Say how many lines below have "Народной" in them, giving the number alone.

══ Source records

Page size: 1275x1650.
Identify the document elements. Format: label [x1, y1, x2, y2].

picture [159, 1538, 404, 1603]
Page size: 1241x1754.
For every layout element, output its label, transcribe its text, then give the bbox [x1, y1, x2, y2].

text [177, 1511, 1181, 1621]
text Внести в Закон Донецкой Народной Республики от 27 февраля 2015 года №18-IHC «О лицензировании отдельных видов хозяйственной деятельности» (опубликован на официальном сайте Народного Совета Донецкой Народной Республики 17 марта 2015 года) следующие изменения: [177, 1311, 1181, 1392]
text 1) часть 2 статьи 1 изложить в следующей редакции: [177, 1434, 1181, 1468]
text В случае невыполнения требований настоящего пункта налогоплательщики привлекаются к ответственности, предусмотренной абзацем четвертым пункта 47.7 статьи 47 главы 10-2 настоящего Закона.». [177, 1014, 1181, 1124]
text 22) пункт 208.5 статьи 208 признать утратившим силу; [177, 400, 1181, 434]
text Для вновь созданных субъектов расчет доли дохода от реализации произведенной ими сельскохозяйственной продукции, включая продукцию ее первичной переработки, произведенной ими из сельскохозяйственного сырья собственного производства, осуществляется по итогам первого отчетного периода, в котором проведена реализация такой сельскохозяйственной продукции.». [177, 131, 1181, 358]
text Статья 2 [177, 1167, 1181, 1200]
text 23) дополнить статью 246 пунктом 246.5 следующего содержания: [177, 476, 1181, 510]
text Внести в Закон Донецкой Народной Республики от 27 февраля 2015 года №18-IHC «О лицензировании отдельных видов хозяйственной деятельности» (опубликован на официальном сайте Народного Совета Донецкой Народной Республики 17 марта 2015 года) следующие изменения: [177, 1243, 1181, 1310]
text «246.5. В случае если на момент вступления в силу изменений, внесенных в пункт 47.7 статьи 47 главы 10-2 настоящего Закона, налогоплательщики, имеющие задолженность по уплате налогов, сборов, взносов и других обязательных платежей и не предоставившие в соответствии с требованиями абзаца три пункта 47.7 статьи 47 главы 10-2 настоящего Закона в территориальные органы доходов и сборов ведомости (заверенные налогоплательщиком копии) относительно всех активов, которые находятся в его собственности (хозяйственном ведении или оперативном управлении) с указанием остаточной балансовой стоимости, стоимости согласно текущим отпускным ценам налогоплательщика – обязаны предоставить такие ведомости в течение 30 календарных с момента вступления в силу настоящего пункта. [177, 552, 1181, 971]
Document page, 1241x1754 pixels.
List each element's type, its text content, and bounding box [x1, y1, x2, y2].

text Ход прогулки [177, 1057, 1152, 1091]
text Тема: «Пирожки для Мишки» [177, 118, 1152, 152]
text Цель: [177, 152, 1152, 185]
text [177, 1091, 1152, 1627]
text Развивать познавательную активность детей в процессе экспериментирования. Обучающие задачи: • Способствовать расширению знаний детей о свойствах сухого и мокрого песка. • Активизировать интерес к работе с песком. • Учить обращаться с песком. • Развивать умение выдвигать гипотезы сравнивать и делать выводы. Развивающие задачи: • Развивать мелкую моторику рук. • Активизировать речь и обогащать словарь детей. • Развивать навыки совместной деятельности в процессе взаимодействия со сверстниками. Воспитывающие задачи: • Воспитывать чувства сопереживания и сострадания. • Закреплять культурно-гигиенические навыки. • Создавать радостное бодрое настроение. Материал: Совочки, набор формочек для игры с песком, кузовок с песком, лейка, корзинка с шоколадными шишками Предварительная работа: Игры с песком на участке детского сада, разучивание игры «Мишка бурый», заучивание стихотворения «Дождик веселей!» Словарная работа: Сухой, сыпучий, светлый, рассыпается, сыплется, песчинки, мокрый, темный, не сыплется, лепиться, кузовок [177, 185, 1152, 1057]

════

• **Exercise answer**
2